Une rocambolesque affaire de triche au Kenya a mis en lumière une réalité des échecs : la différence abyssale de niveau de jeu entre les sexes.
Pourquoi imaginer d'improbables dispositifs comme le fameux plug anal prêté par certains à l'Américain Hans Niemann quand celui-ci a été accusé de tricher par Magnus Carlsen, il y a quelques mois? Stanley Omondi, un étudiant de l'université de Nairobi, a, lui, trouvé un moyen bien moins sophistiqué (et intrusif) pour tricher aux échecs.
Du moins, c'est ce qu'il croyait.
En enfilant un niqab, ce voile intégral porté dans certaines traditions musulmanes, Omondi pensait pouvoir empocher, ni vu ni connu, la dotation du tournoi féminin du championnat d'échecs du Kenya (3400 euros pour la gagnante). Mais son entreprise a tourné court.
La scène est digne d'un mauvais sketch. Alerté par les résultats douteux et l'allure étrange d'une concurrente, l'arbitre en chef de la compétition prend l'initiative d'isoler la joueuse pour contrôler son identité. Et là, stupeur! La dénommée Awuor Millicent, jusqu'alors inconnue au bataillon, se révèle être un homme!
Muette mais pas discrète
Certains avaient bien remarqué que cette joueuse, sous son camouflage, n'avait pas prononcé un mot depuis le début du tournoi. D'autres avaient tiqué sur sa démarche étrange, sa largeur d'épaules et ses Vans pas franchement taille fillette...
Mais comment être sûr? Il a fallu deux victoires d'affilée contre Gloria Jumba, ancienne championne du Kenya, et Ampaira Shakira, la numéro 1 ougandaise, pour que l'organisation se décide à intervenir.
Car malgré un ELO estimé à 1500, soit le niveau d'un joueur moyen de club, avec lequel il n'avait aucune chance de briller dans le tournoi Open auquel participaient quelques Grands Maîtres, Omondi pouvait rivaliser avec les meilleures joueuses du tournoi féminin.
Pas très doué pour les déguisements, notre imposteur, à son corps défendant, a mis le doigt sur une incongruité. Dans une discipline où la dimension physique est pourtant limitée et ne met aux prises que des cerveaux, la différence de niveau de jeu entre hommes et femmes est abyssale.

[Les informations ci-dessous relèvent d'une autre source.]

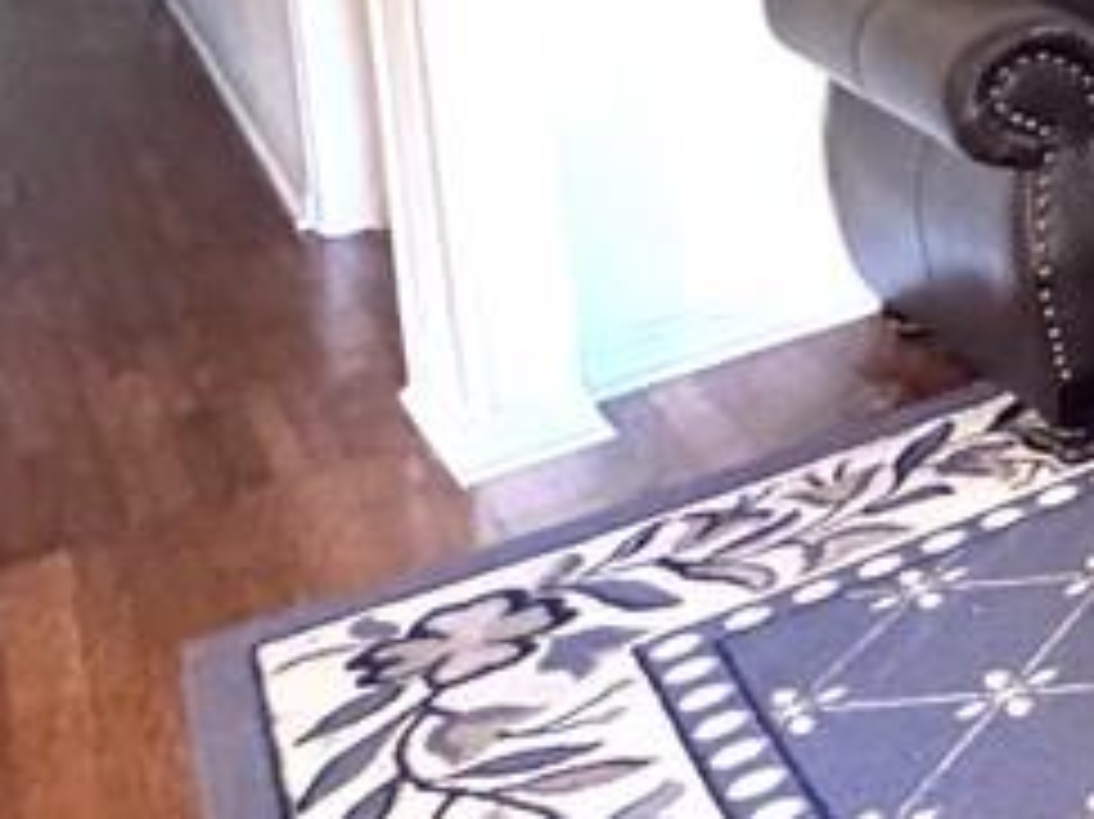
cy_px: -297
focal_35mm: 59
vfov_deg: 21.9
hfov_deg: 21.3
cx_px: 1981
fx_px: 1864
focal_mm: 2.22
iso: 1000
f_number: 2.2
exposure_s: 1/60
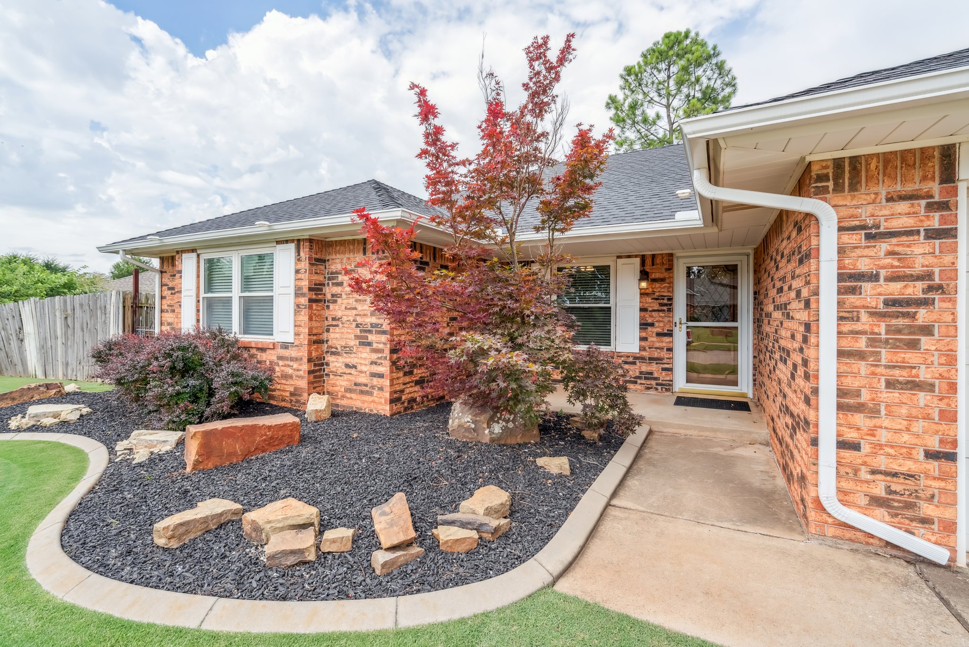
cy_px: 324
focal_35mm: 16
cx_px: 484
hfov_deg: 96.7
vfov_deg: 73.8
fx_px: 431
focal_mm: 16
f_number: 7.1
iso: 200
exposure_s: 1/320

Judit Polgar avait certes été capable de battre Garry Kasparov en 2002 mais cette exception n'a pas eu de lendemain.
Ainsi, la Chinoise Yfan Hou, actuelle numéro 1 mondiale ne figurerait pas dans le top 100 masculin avec son ELO de 2628. Les explications seraient d'ordre culturel.
Les filles, moins nombreuses à pratiquer, seraient moins poussées vers la compétition que les garçons qui auraient par ailleurs plus d'affinités naturelles avec ce jeu, métaphore d'un affrontement guerrier.
Pour promouvoir les échecs auprès des filles, des tournois réservés, des classements et normes spécifiques ont été créés au XXe siècle. Sauf que ces initiatives louables ont eu pour effet d'éloigner les filles du plus haut niveau.
Elles sont aujourd'hui encouragées à disputer les compétitions mixtes pour corriger ce phénomène mais le chemin est long et en attendant, Stanley Omondi pourrait faire des émules.